In sum: no, for your plans it shouldn't matter a whit.
Dodge (need 13 Dex)
Mobility (need Dodge)
Power Attack (13 Str)
Cleave (Power Attack)
Great Cleave (Cleave)
Imp. Crit.: Bludgeoning (BAB +8)
THF line.. maybe. The DPS isn't huge. Take if you have room.
possibly spellcasting feats, but.. probably not
Dodge, Mobility, Power Attack and/or THF feats can be taken as Monk Martial Arts feats. You get one at Monk levels 1, 2 & 6 (if you go that high), so you can take 2 or 3 of these as Monk feats, freeing your general feats for others.
[Edit]
Monk Feats: Adept/Master/Grandmaster of Forms at character levels 6/12/18
[/edit]
Jump. Means you can save on skill points in jump. Helps party members with no points free for jump. Saves needing a +jump item.

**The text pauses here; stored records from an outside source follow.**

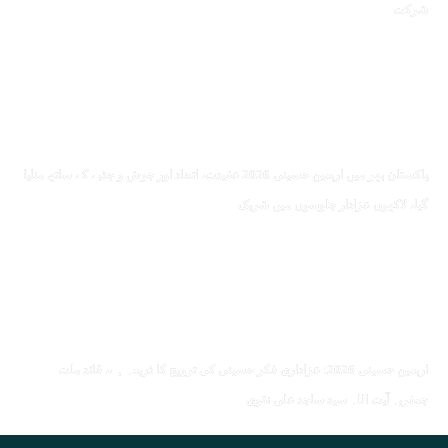
شرکت
پاکستان بھر میں اربعین حسینی 2026 عقیدت، اتحاد اور جوش و جذبے کے ساتھ منایا
گیا، لاکھوں عزادار جلوسوں میں شریک
اربعین حسینی 2026: عزاداری فکر حسینی کی ترویج کا ذریعہ ہے، قائد ملت
جعفریہ آیت اللہ سید ساجد علی نقوی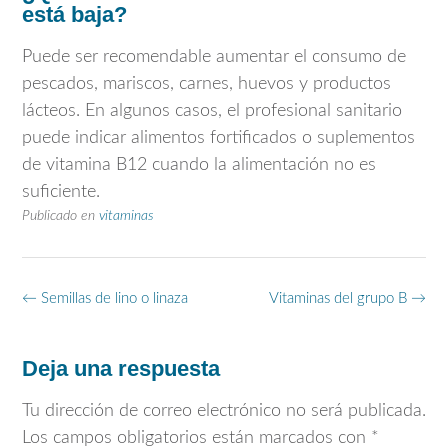
está baja?
Puede ser recomendable aumentar el consumo de
pescados, mariscos, carnes, huevos y productos
lácteos. En algunos casos, el profesional sanitario
puede indicar alimentos fortificados o suplementos
de vitamina B12 cuando la alimentación no es
suficiente.
Publicado en
vitaminas
Navegación
←
Semillas de lino o linaza
Vitaminas del grupo B
→
de
entradas
Deja una respuesta
Tu dirección de correo electrónico no será publicada.
Los campos obligatorios están marcados con
*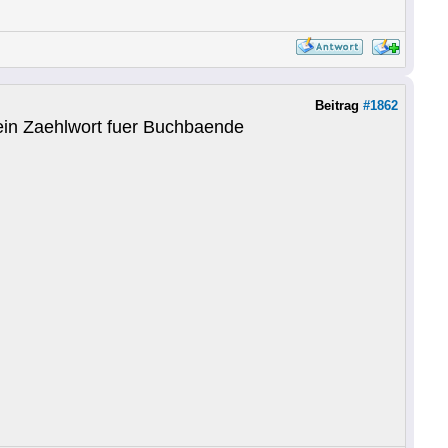
Beitrag
#1862
ein Zaehlwort fuer Buchbaende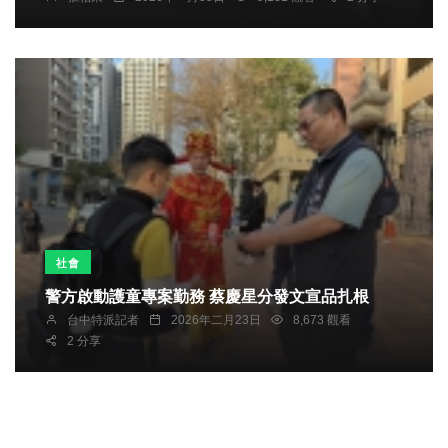
社會
警方啟動護童專案勤務 蔡慶星分發文宣品扎根
台中特派記者
2026年二月23日
8,673 觀看
2 分享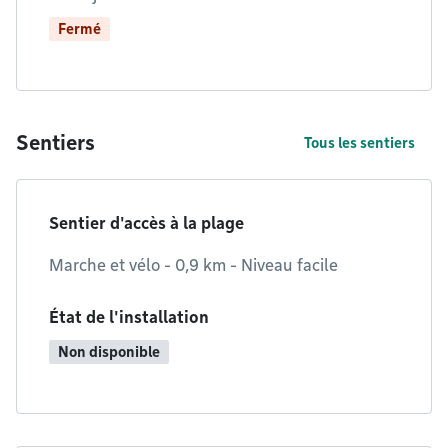
Fermé
Sentiers
Tous les sentiers
Sentier d'accès à la plage
Marche et vélo - 0,9 km - Niveau facile
État de l'installation
Non disponible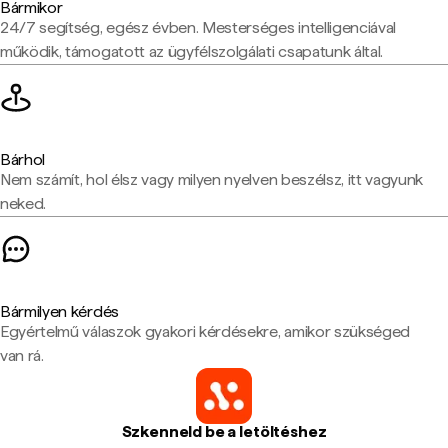
Bármikor
24/7 segítség, egész évben. Mesterséges intelligenciával
működik, támogatott az ügyfélszolgálati csapatunk által.
Bárhol
Nem számít, hol élsz vagy milyen nyelven beszélsz, itt vagyunk
neked.
Bármilyen kérdés
Egyértelmű válaszok gyakori kérdésekre, amikor szükséged
van rá.
Szkenneld be a letöltéshez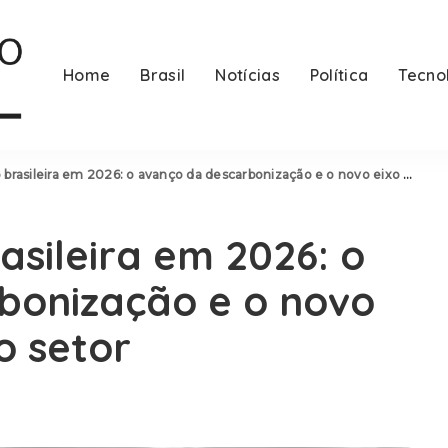
Home
Brasil
Notícias
Política
Tecno
sileira em 2026: o avanço da descarbonização e o novo eixo regulatório do setor
asileira em 2026: o
bonização e o novo
o setor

And (to me) more importantly - monk forces no armour, and has stealth skills as class. Jump skill + jump spell negates that pesky -20 to jump while in stealth, leaving you fully mobile while sneaking.

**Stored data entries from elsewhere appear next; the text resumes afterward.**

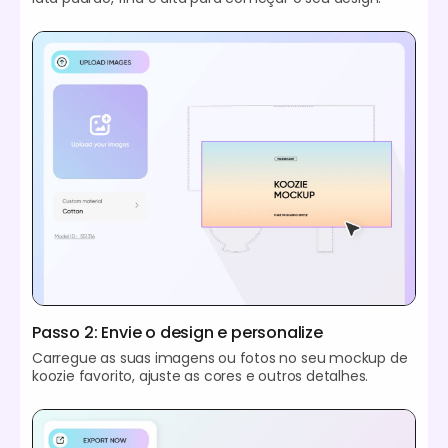
Passo 2: Envie o design e personalize
Carregue as suas imagens ou fotos no seu mockup de
koozie favorito, ajuste as cores e outros detalhes.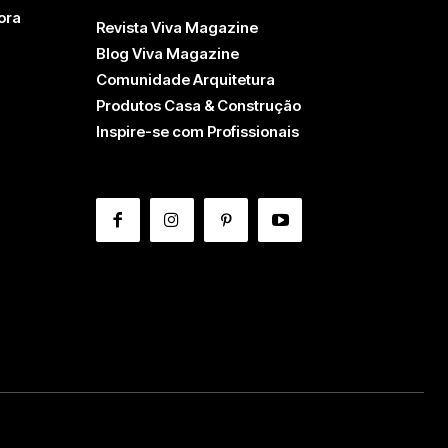
ora
Revista Viva Magazine
Blog Viva Magazine
Comunidade Arquitetura
Produtos Casa & Construção
Inspire-se com Profissionais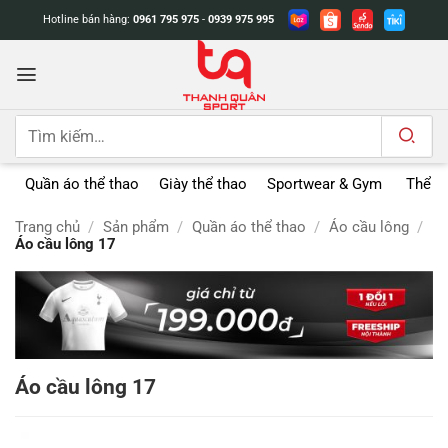
Bỏ
Hotline bán hàng:
0961 795 975
-
0939 975 995
qua
nội
dung
Tìm
kiếm:
Quần áo thể thao
Giày thể thao
Sportwear & Gym
Thể t
Trang chủ
/
Sản phẩm
/
Quần áo thể thao
/
Áo cầu lông
/
Áo cầu lông 17
Áo cầu lông 17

Pass without Trace would also hep wth the sneaking, but a lot of low levels are filled with oozes, whose tremor sense doesn't care how ninja you are.
So I think of playing as rogue until I can unlock 32 points, then I will play as a druid / monk.
Bank whatever you've learned here for then. It's been fun thinking this through. One of my favorite things in DDO is planning builds. Mine may not be twinked-to-the-max uber, but I enjoy'em.